Return every line of the listing below as a JSON list of strings, one string per line, with blank lines omitted. Leave the pictures out of the answer.

*** EXTRACTED INFORMATION ***

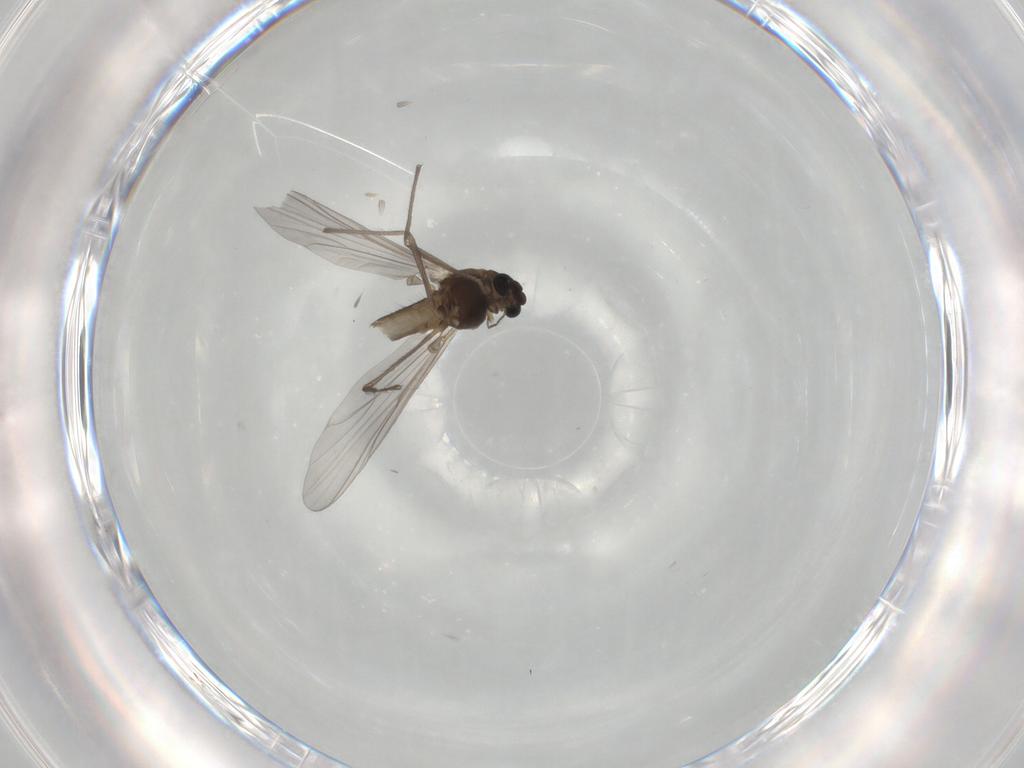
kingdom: Animalia
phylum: Arthropoda
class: Insecta
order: Diptera
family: Chironomidae
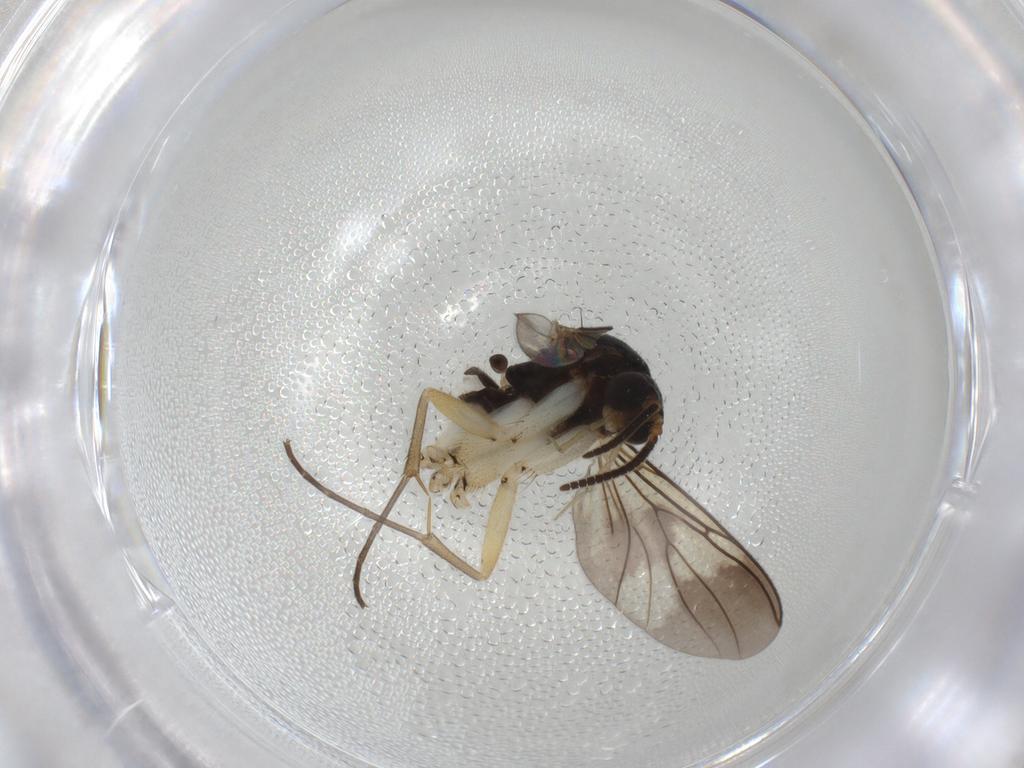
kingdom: Animalia
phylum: Arthropoda
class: Insecta
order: Diptera
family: Mycetophilidae
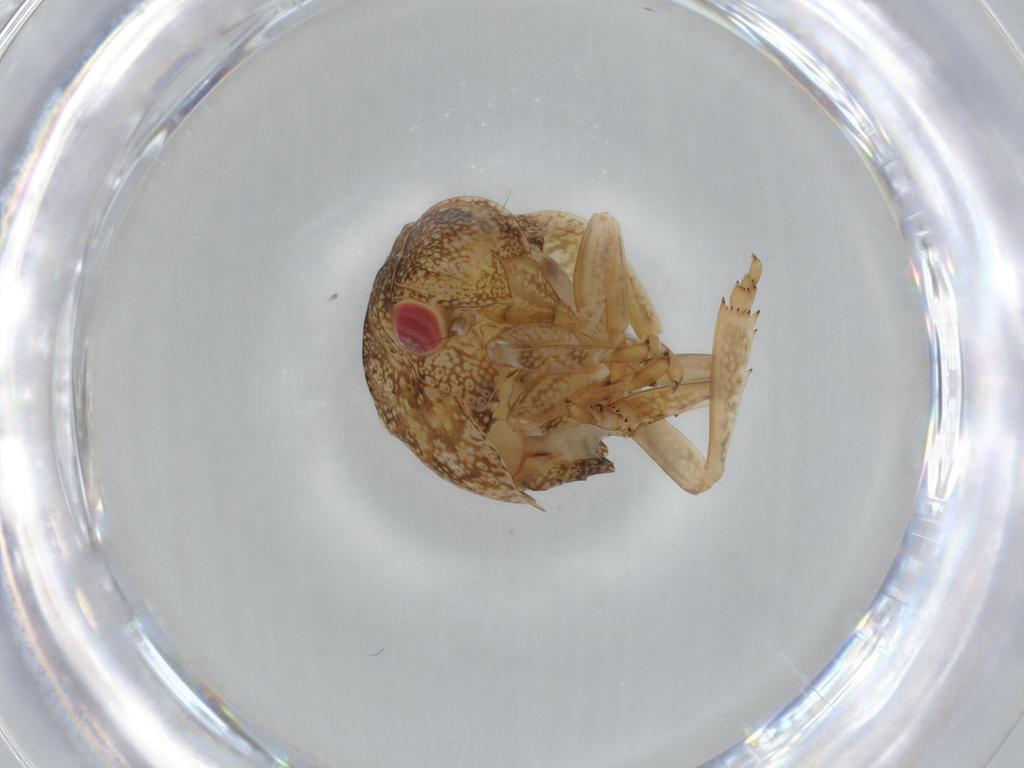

***

» **RESULT**
[
  "kingdom: Animalia",
  "phylum: Arthropoda",
  "class: Insecta",
  "order: Diptera",
  "family: Chironomidae",
  "kingdom: Animalia",
  "phylum: Arthropoda",
  "class: Insecta",
  "order: Diptera",
  "family: Mycetophilidae"
]